Headline: 2009’s swimsuits accept your imperfections.
Article highlights:
“…moderate shaping to power control…”
“…stomach, rear, and side love-handles…”
“…skin oozes out elsewhere…”
“…popping out…”
“…don’t kid yourself that you can hide it…”
Hrrrmmmm.
Getting ready.
BigHugs: You have a hole in your undies.
Me: I do?
BigHugs: Yeah. I know, Mom! Next time we go to the store we can see if there are other big undies there that are your size. Is that a great idea?

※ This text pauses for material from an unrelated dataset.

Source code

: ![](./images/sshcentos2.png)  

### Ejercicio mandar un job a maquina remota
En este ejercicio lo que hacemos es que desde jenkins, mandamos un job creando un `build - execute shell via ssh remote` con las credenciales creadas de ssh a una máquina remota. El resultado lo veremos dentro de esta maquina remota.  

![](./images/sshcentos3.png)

Me: Big undies? Is that what I need?
BigHugs, smiling: Uh-huh.
Harumph!
Bonus thinking person caption.
Thinking person #6

Stop staring at me.
Happy Birthday, Susan!




6 comments
Comments feed for this article
June 4, 2009 at 8:27 am
madhousewife
“Skin oozes out everywhere” = Nice
It’s hard to keep from staring when you’re face to face with awesomeness!
June 4, 2009 at 12:47 pm
tawnya
That’s the best caption!
June 5, 2009 at 3:00 am
Alison Wonderland
I wanted to make some comment about how you’re skinny and you don’t even know about skin oozing out everywhere. But then I thought about how it bugs me when I get those comments. Because I may be (relatively) skinny but I’m here to tell you, you just be glad you see me in clothes because it’s not pretty my friends! Not pretty!
June 5, 2009 at 3:03 am
Alison Wonderland
I’m sorry, you were saying..?
June 6, 2009 at 6:47 am
Susan M
Haha! My eyes are totally bugging out. I was hoping it was because I was gazing at Kenny, but no, he was behind me…must be my thyroid condition.
June 6, 2009 at 3:49 pm
bythelbs
Susan, now I’m wishing I had put “Stop staring at me, Kenny.”